Thanksgiving on the way home from ROCKPILE 2009

Dear David (Madgalene),

“Grand Island is the fourth largest city in Nebraska, with an estimated population of 44,000.”

Thanksgiving in Grand Island, Nebraska was unfortunate. We were already thinking it would be weird to be “unaffiliated” hunting down turkey in the boonies at 8pm on Thanksgiving Day when everyone with a life would be home with their families eating string beans and sliced almonds and watching THE GAME.

We found a diner that had a T-day special but when we sat down to order we found out they were out of turkey so they were substituting ham, out of mashed potatoes substituting fries, out of cranberry sauce with no substitution, though there was still some dressing. Uninspired, I ordered fried porkchops, mushy dressing and some seriously warmed over sweet potatoes. The biscuits were chewy but the honey helped. I ate about half of everything and called it quits. Terri had a combination fried cheese stick and fried mushroom appetizer. A mistake. She fished the mushrooms out of the inch thick batter and gave up. “I don’t know why I ordered this,” she said. We split a piece of “homemade” chocolate peanut butter pie which wasn’t bad then went back to our Holiday Inn fortress and caught up on blog work, downloading and uploading files from Toronto and Buffalo.

New York City blog entries and video got lost in the “shuffle off to Buffalo”, Rochester and Toronto , so we are way behind on videos from that performance, and same with notes from Chicago and St. Louis. So our routine now is to drive 6 hours, book a hotels.com room by cell phone, check in, then find food that won’t hurt us, After dinner we work on the back log. Try not to watch bad TV.

We’re in Laramie, WY now, it’s morning, Terri is down at the exercise room, and I am lying in bed with laptop dreaming of a solid cup of Cuban coffee, and looking forward to seeing you and Jim and Ziggy and Chiqui and Mi Casita for a burrito fix. Snow all around the motel. We have been incredibly lucky with the weather on this trip. Winter just behind us all the way here. Laramie, kind of desolate and pretty. Hope to be home the day after tomorrow.

Love, Michael

ps. An estimated 500,000 Sandhill Cranes pass thru the Nebraska Platte River valley heading northward every year during the Annual Spring and Fall Sandhill Crane Migrations. They migrate through an 80 mile wide “Flyway” stretch along the Platt River from near Grand Island to west of Kearney, NE. It is estimated that about 80% of the world’s population of Sandhill Cranes do an annual migration layover in this area of the Platte River. The Platte Valley area has great habitat for many types of birds – even bald eagles.

pss. Happy Thanksgiving to you and Judy!

EXTRACTED ENTRIES:
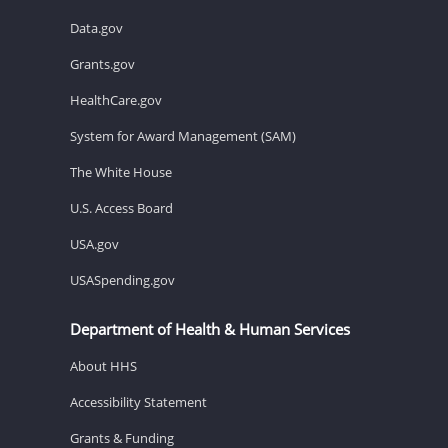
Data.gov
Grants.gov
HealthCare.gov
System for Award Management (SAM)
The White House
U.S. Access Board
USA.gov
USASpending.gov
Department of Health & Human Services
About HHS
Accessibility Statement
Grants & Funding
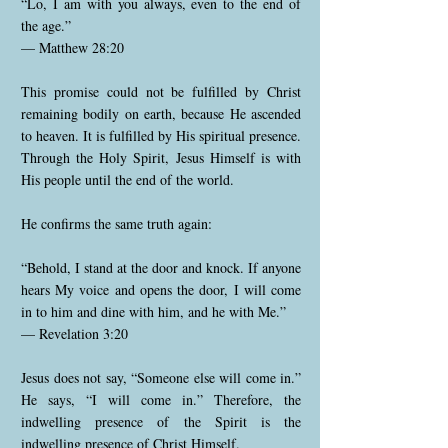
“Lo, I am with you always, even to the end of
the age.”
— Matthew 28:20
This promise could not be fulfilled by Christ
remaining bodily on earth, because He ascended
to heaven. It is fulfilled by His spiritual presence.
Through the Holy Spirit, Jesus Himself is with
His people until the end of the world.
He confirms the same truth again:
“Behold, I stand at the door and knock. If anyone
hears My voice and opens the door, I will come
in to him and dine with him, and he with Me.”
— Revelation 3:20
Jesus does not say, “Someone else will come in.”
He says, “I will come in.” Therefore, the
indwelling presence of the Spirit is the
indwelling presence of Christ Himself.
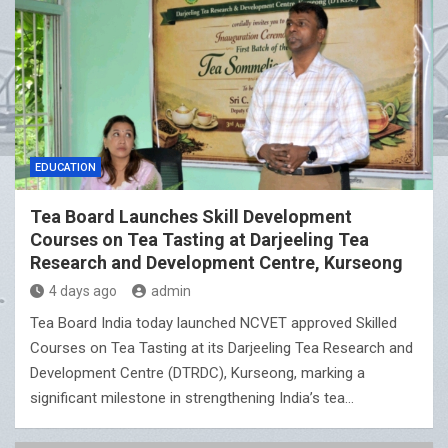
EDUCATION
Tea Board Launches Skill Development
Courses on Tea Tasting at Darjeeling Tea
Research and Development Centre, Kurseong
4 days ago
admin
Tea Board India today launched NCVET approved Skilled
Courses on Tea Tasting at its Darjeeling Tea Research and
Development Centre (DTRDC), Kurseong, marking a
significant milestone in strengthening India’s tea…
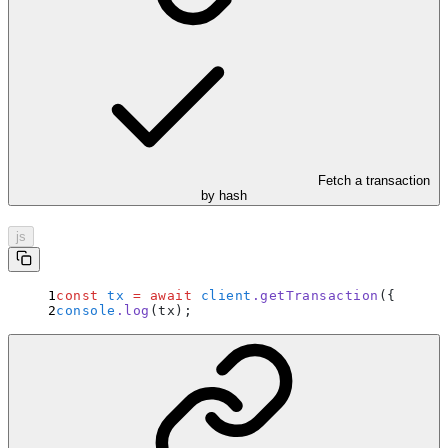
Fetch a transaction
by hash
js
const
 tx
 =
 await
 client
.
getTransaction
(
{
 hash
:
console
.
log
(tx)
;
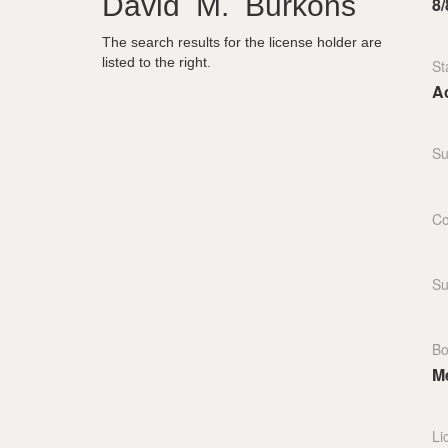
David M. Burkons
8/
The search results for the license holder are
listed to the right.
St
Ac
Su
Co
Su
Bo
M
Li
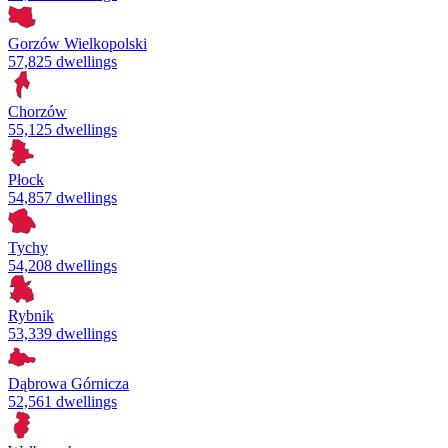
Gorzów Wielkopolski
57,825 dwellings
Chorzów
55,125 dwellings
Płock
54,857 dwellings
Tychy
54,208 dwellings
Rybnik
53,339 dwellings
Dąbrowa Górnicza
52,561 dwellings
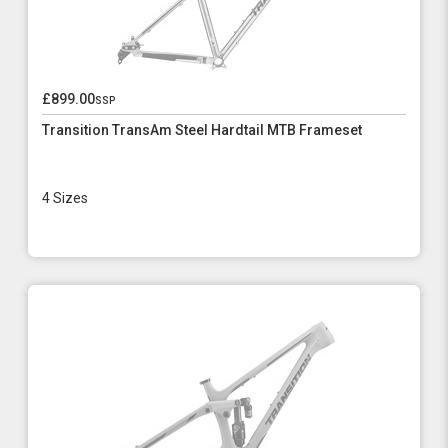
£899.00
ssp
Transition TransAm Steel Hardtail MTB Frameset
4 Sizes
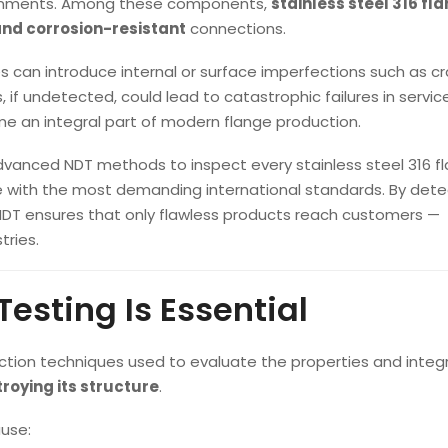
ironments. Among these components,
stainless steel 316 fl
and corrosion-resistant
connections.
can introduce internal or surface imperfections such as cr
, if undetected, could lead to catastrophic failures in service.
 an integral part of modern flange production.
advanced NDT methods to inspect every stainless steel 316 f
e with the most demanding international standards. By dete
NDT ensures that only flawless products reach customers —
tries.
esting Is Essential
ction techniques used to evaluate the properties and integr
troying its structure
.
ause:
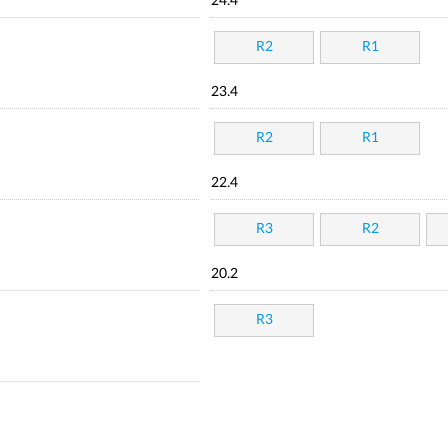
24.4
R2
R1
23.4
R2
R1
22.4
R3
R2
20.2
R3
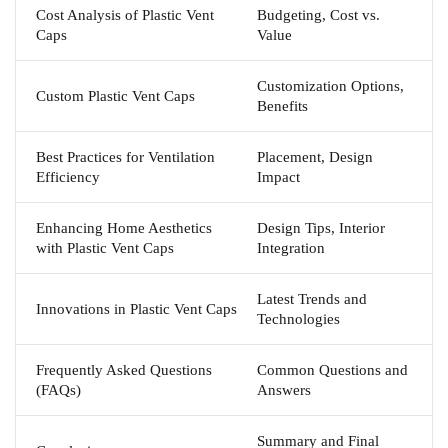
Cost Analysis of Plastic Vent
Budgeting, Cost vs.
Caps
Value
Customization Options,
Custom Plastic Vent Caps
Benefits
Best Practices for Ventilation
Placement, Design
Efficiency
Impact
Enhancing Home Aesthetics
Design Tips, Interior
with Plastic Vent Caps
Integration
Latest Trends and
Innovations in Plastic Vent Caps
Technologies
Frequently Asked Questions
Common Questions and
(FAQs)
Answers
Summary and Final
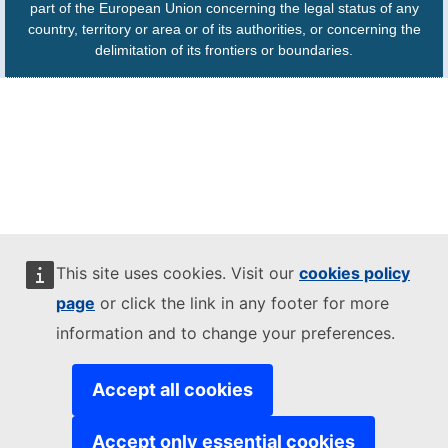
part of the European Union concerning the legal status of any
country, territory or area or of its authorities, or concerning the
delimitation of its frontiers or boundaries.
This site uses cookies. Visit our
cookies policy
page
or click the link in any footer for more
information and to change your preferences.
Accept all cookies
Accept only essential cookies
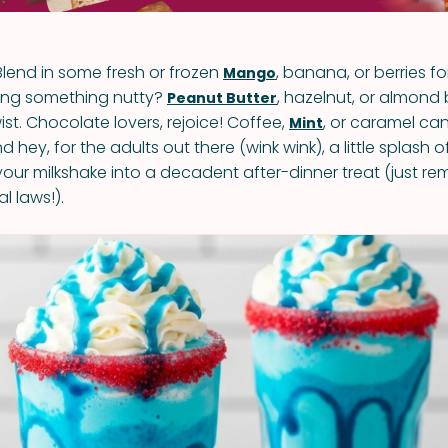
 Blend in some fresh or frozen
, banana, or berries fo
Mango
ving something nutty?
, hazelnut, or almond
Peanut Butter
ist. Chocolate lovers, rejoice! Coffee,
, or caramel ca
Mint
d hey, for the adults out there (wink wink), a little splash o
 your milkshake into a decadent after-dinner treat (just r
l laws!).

PROMPT 1:
Render this sentence from the Thanksgiving letter in Spanish: "We have been incredibly lucky with the weather on this trip."
PROMPT 2:
Reproduce the part of the Thanksgiving letter that opens with the words containing "ps. An estimated" and closes with "you and Judy!".
The records have no connection to the letter.

ANSWER AREA 1:
Hemos tenido muchísima suerte con el clima en este viaje.

ANSWER AREA 2:
ps. An estimated 500,000 Sandhill Cranes pass thru the Nebraska Platte River valley heading northward every year during the Annual Spring and Fall Sandhill Crane Migrations. They migrate through an 80 mile wide “Flyway” stretch along the Platt River from near Grand Island to west of Kearney, NE. It is estimated that about 80% of the world’s population of Sandhill Cranes do an annual migration layover in this area of the Platte River. The Platte Valley area has great habitat for many types of birds – even bald eagles.

pss. Happy Thanksgiving to you and Judy!